EXERCISE REQUIREMENTS: Rewrite the passage of the commentary on Sylvester Oromoni's death that begins at "In the past" and stops after "on the run).", replacing "police custody" with "detention".

BEGIN GIVEN PASSAGE

In the past week, many Nigerians have been outraged by the death of 12-year-old Sylvester Oromoni, a JSS2 student at Dowen College, apparently an upscale school in Lekki, Lagos. The circumstances of his unfortunate death are unravelling, but from what has been published in the public domain so far, his demise might be connected to the physical abuse he suffered at the hands of some bullies in his school boarding house. Thankfully, three of the suspects are in police custody (and the other two are on the run).
In the wake of that unfortunate incident, the school was closed down indefinitely by the Lagos State government. Given how some people insisted that merely shutting down the school was not enough, it is evident that they would be happy to see the end of Dowen College forever. No matter how extreme that sentiment might sound, it is perfectly understandable. There is hardly anyone who saw the video of that poor boy as severe pains wracked his body that would care if the school collapsed or not. If the school authorities could not see to the welfare of Oromoni while he was in their charge, why should they be further entrusted with the care of hundreds of other children? The self-justificatory statement released by the college management when the news first broke was enraging, an indication they were either in denial or dishonest. The attitude they exuded is one of the many problems with the private school system. On the matters where they should take a firm stance, they would rather hedge and compromise standards because they cannot afford to risk their revenue.
In the aftermath of the public outrage, the school’s parents’ forum is now asking for certain reforms such as a complete overhaul of the school management and the hostel personnel, and the installation of CCTVs in the school. Good on these parents that they are demanding reforms from the people watching their children. Ideally, it should never take more than one disaster for a society to be awakened to the degree of their vulnerability to certain unfortunate incidents. If it should happen a second time, not only is it far less likely to stimulate people to demand change but people could easily get accustomed. Once the novelty of an event is gone, people mentally adjust to bad things. It is good that Oromoni’s case and the attendant public rage is fueling calls for immediate reforms. Hopefully, that development informs the reforms in our school system.
The parents’ forum members need not stop at demanding a change in the school management, but collectively, they also owe it to themselves to do a lot of soul-searching. What did they know but overlook because it did not seem important? In every society where evil has thrived, it has been because the people that should have intervened chose to look away. School bullying also happens because the adults in charge of affairs—all the way from the school administrators to the parents—take violence as a rite of passage and shrug it off as a “boys will be boys” thing. The kid that complains about being bullied is taken as a sissy who, in fact, needs the bullying experience to become stronger and self-assertive. Some of the adults who should have taken charge were once the victims—and, sometimes, perpetrators—while they too were in school. They erroneously take bullying as a tradition that must continue until the child victim eventually overcomes the trauma of the abuse and gets toughened as a result. Unfortunately, that myopia merely institutes a culture of abuse, trauma, and even more abuse. It should not have to happen twice before all the parties involved pursue reforms. We are waiting to see how Dowen parents go about reforming the school for the sake of their children.

END GIVEN PASSAGE
BEGIN DATA EXCERPTS

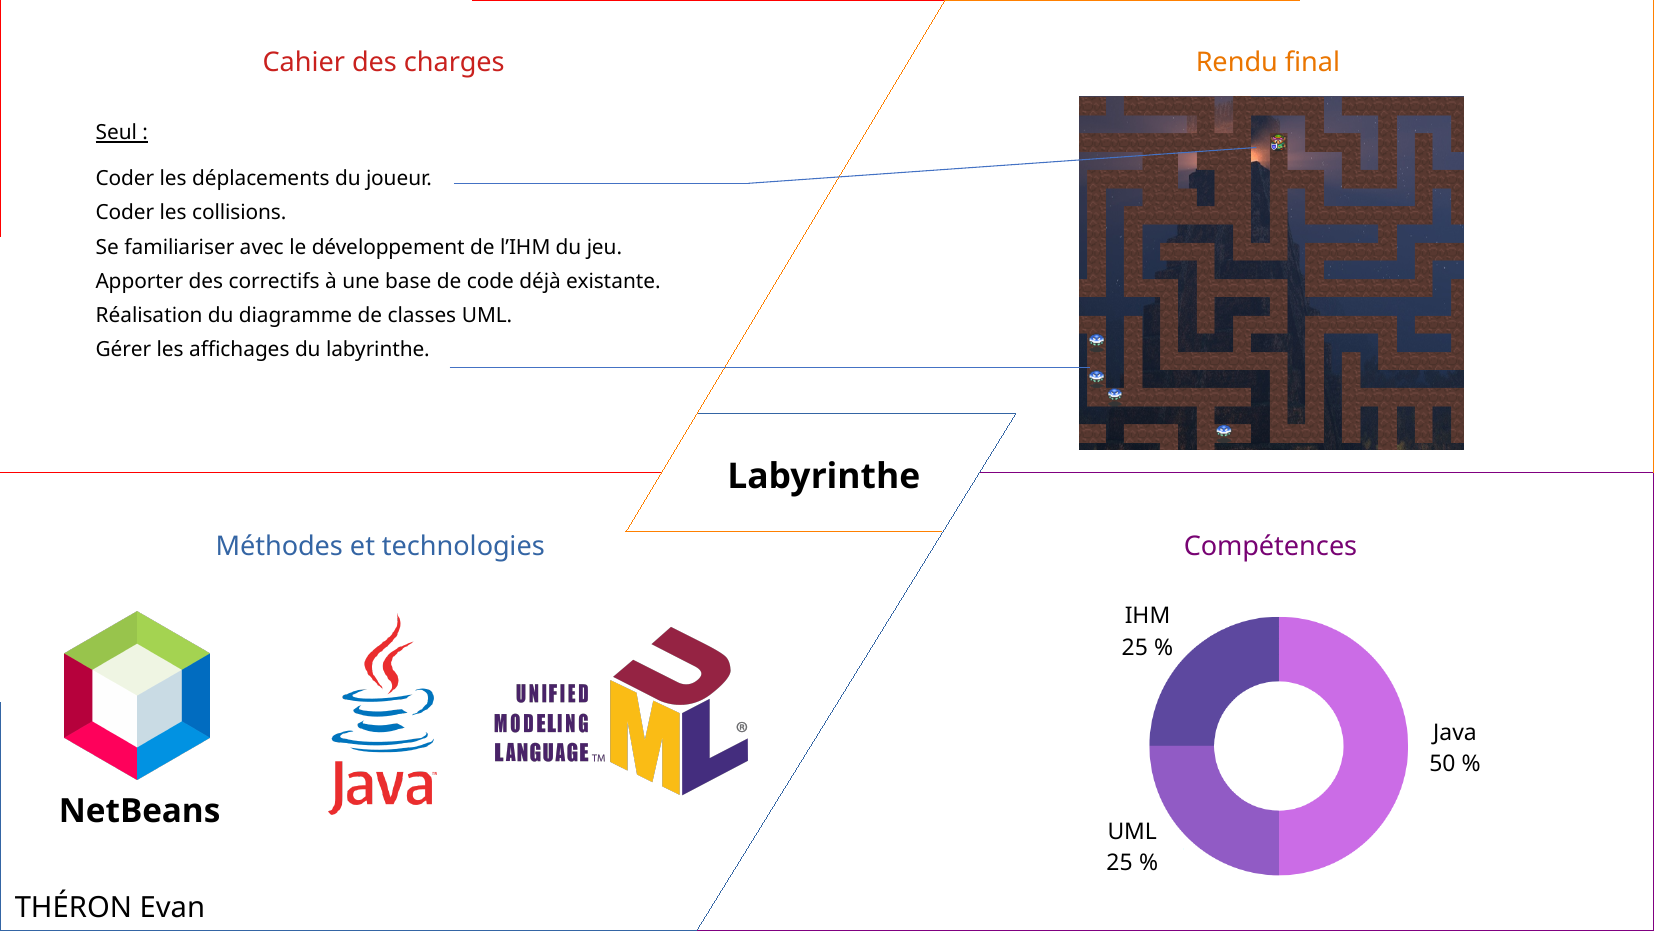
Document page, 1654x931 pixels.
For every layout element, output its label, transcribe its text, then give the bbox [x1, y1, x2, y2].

text_box Java 50 % [1414, 708, 1498, 829]
text_box IHM 25 % [1106, 592, 1190, 713]
picture [493, 619, 749, 805]
picture [64, 611, 210, 779]
text_box Rendu final [1181, 35, 1371, 85]
text_box [1175, 837, 1182, 885]
text_box UML 25 % [1091, 807, 1175, 928]
picture [1079, 96, 1464, 450]
picture [328, 613, 437, 815]
picture [1118, 602, 1457, 885]
text_box Méthodes et technologies [200, 519, 567, 569]
text_box Labyrinthe [717, 442, 930, 503]
text_box Compétences [1169, 519, 1382, 569]
text_box Cahier des charges [248, 35, 544, 85]
text_box THÉRON Evan [0, 878, 237, 931]
text_box Seul : Coder les déplacements du joueur. Coder les collisions. Se familiariser avec le développement de l’IHM du jeu. Apporter des correctifs à une base de code déjà existante. Réalisation du diagramme de classes UML. Gérer les affichages du labyrinthe. [80, 109, 699, 392]
text_box NetBeans [44, 779, 234, 841]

END DATA EXCERPTS

PROBLEM SOLUTION:
In the past week, many Nigerians have been outraged by the death of 12-year-old Sylvester Oromoni, a JSS2 student at Dowen College, apparently an upscale school in Lekki, Lagos. The circumstances of his unfortunate death are unravelling, but from what has been published in the public domain so far, his demise might be connected to the physical abuse he suffered at the hands of some bullies in his school boarding house. Thankfully, three of the suspects are in detention (and the other two are on the run).